Repeat the procedure demonstrated in Figures 1-3. Alternating to a smaller spatula or hand spatula during the second coat may add more encaustic depth to the finish, however, for this application, two, thin base coats are applied without pattern. While adding the second and third coats, it is important to work with a clean trowel. Having a bucket of warm water nearby may lessen the chances of creating unwanted scratches in the surface.


Fig 7. (Tip)
After the second coat, allow 1-2 hours for the surface to dry. Once dry, a light sanding with 600 grade sandpaper in a circular motion may be a good idea, however not necessary on all occasions. Before applying the finishing coat, scrape the surface again as shown in figure 5.


Fig 8. (Tip)
The final coat is often applied with a 8-12 cm spatula or small trowel, depending on the desired final effect. Typically, busy patterns are created with smaller tools, while larger and less encaustic patterns are created with trowels and larger plastering knives. Begin to work 3-4 square foot segments of the surface, connecting each subsequent patch moving from either the top left or bottom left of the wall, moving clockwise, or visa versa.


Fig 9. (Option)
To create your encaustic patterns, use a stainless steel tool and move about in cross-hatching or figure 8 patterns, gently applying product, then quickly removing it. Similar to the movements of traditional patching or taping, the final effects of Traditional Stucco Veneziano are random yet uniform in size. Skip troweling by keeping the trowel or spatula at a 10° angle and lightly feathering the stucco onto the surface is easy to achieve during this phase.


Fig 10. (Option)
For larger encaustic patterns, a stainless steel float or rounded plastering trowel should be used. Using a thorough and consistent method of application, spread a thin and final layer using an 's' motion, a cross-hatch, or skip trowel movement.


Fig 11. (Option)
Once the wall is completely dried, use a 600 grit sandpaper to lightly sand the surface.

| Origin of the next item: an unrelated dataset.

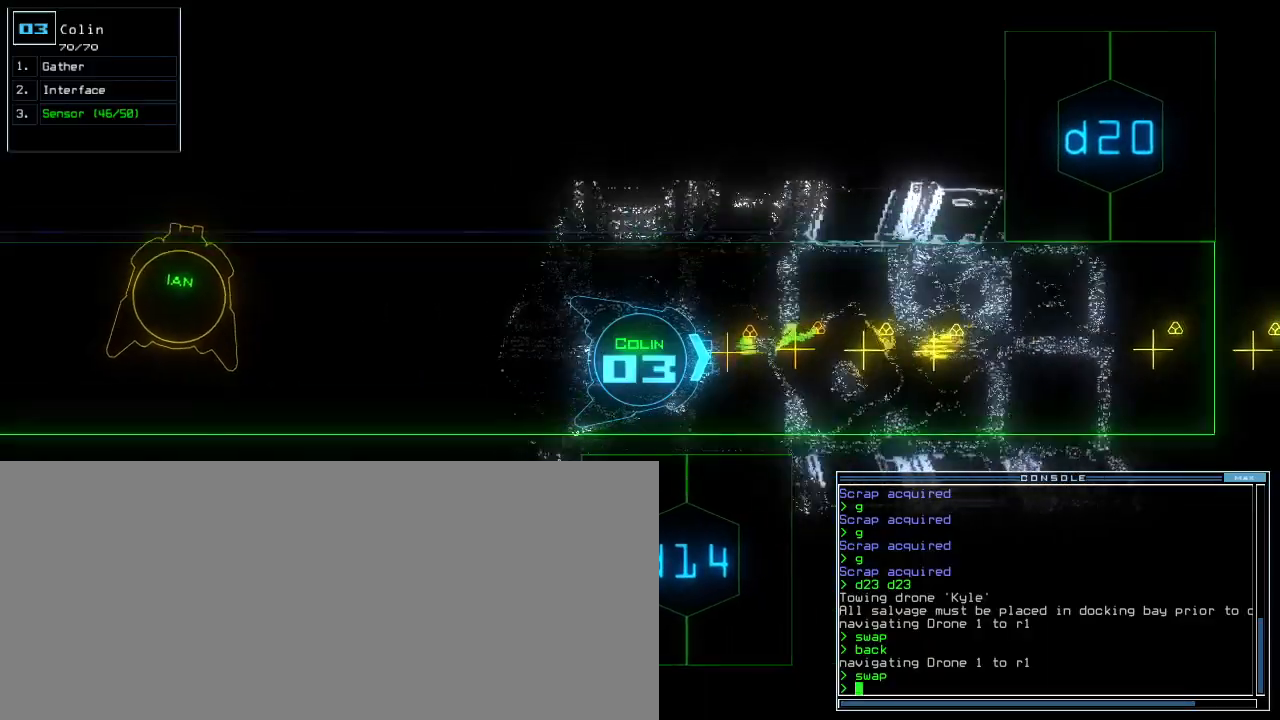
Gameplay with keyboard; each line is a JSON object with the keys held at the frame after it. "events" lists presses ("down") and releases ("up") of ".", "0", "1", "2", "3", "4", "5", "6", "7", "8", "9", "a", "b", "backspace", "c", "caps_lock", "comma", "ctrl_l", "ctrl_r", "d", "down", "e", "equals", "escape", "f", "f8", "g", "h", "i", "j", "k", "l", "left", "m", "minus", "n", "o", "p", "q", "quote", "r", "return", "right", "s", "semicolon", "shift_l", "shift_r", "space", "t", "tab", "tilde", "u", "up", "v", "w", "x", "y" and "z" between this image and that frame as [ms after this image, input, new state], when the widget could be followed in between. No other keys are recorded. Mouse input is not recorded.
{"keys": ["return", "up"], "events": [[83, "g", "down"], [183, "return", "down"], [200, "g", "up"], [267, "return", "up"], [400, "g", "down"], [450, "return", "down"], [483, "g", "up"]]}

Sanding in a circular motion blends the layers of Stucco and brings the underlying layers to the surface.


Fig 12. (Option)
Once lightly sanded, you may wipe down the surface with a cotton or cheese cloth rag. At this point, a fair level of sheen may already appear.


Fig 13. (Option)
Using a stainless steel blade, begin to polish the surface using a downward or horizontal movement. Keeping the trowel at a low angle will prevent surface scratching. If waxing the final surface, added sheen can be achieved without burnishing.


Fig 14. (Tip)
Remember to make sure the surface is completely dry before polishing. Burnishing with a clean and dry tool is also important. Using a steady and consistent force while burnishing will help to create a homogenous finish.


Fig 15. (Option)
A final coat of Wax for Plaster may be applied for added gloss and protection. If applying Wax for Plaster, allow 1-2 weeks for the product to settle before applying it. Not waiting may cause unwanted streaking on the final surface. Waxing is not necessary for creating polished Venetian Plasters, however, recommended in areas exposed to continuous moisture.